### [Task goal]
Among the entries that follow, some lines contain the word "股票总仓位". Show all of them.

### [Dataset entries]
+++

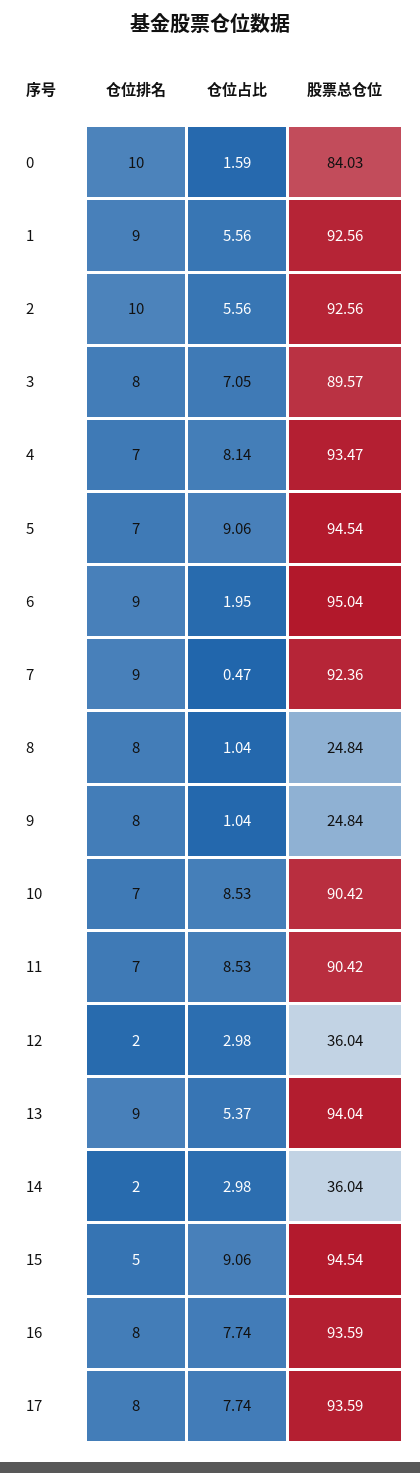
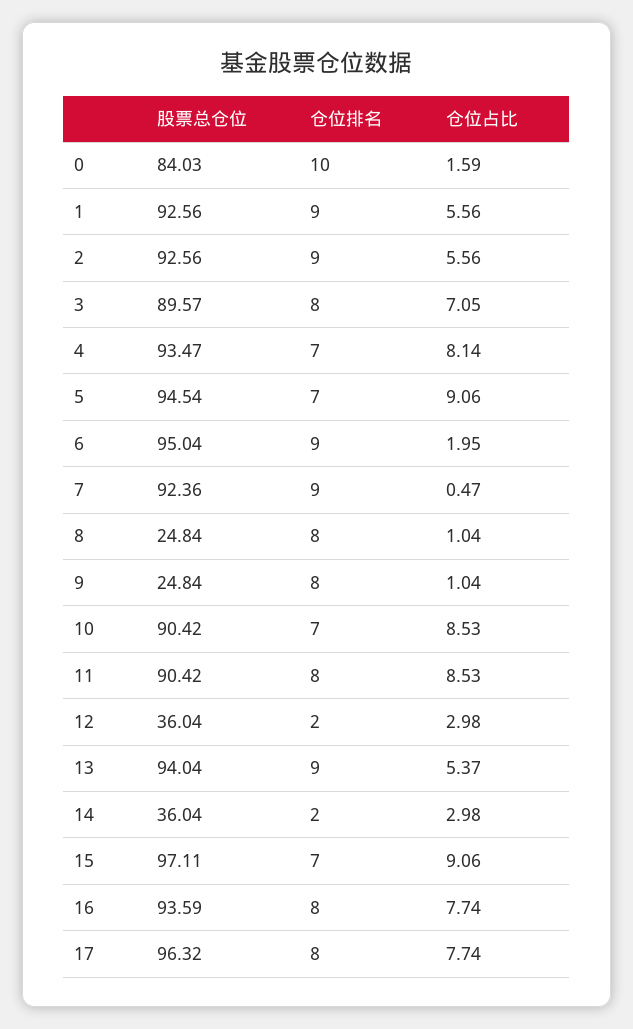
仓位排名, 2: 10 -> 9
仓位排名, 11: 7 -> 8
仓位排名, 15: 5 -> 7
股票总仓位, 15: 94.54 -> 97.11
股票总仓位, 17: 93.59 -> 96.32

+++

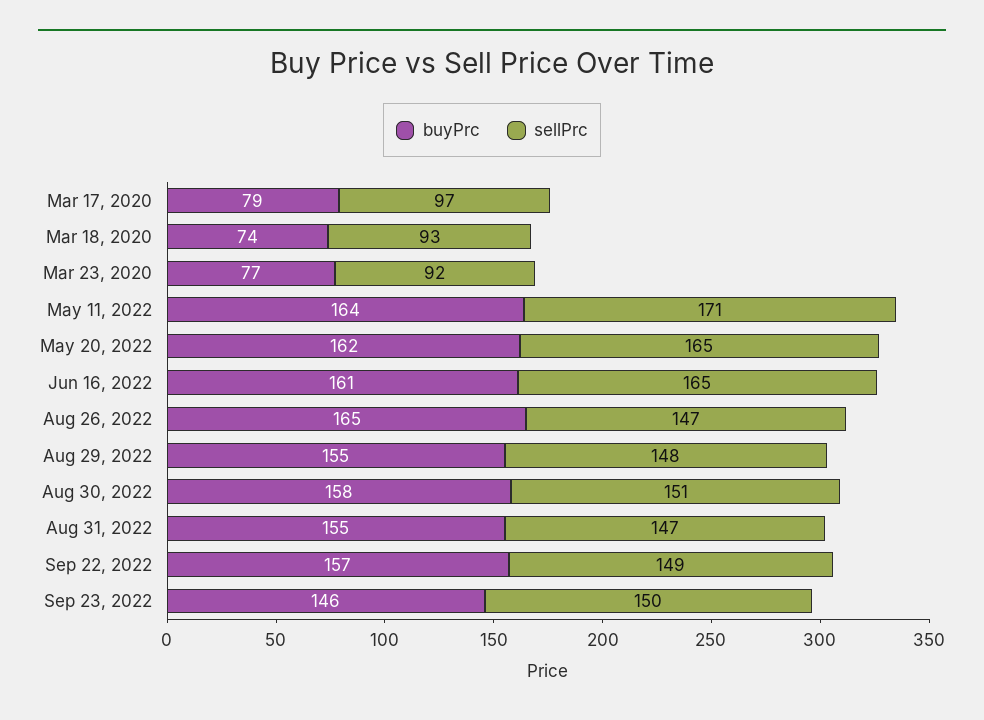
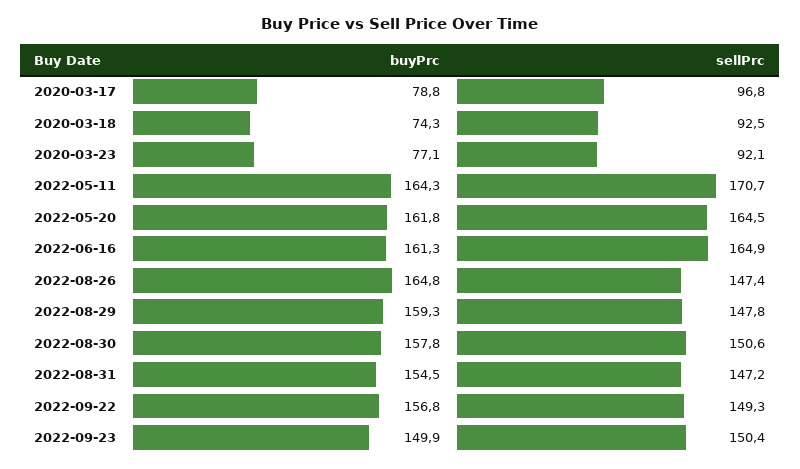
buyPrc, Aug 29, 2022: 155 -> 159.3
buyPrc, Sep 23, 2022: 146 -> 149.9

+++

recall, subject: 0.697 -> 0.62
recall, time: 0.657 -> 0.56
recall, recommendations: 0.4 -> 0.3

+++

### [Result of this task]
股票总仓位, 15: 94.54 -> 97.11
股票总仓位, 17: 93.59 -> 96.32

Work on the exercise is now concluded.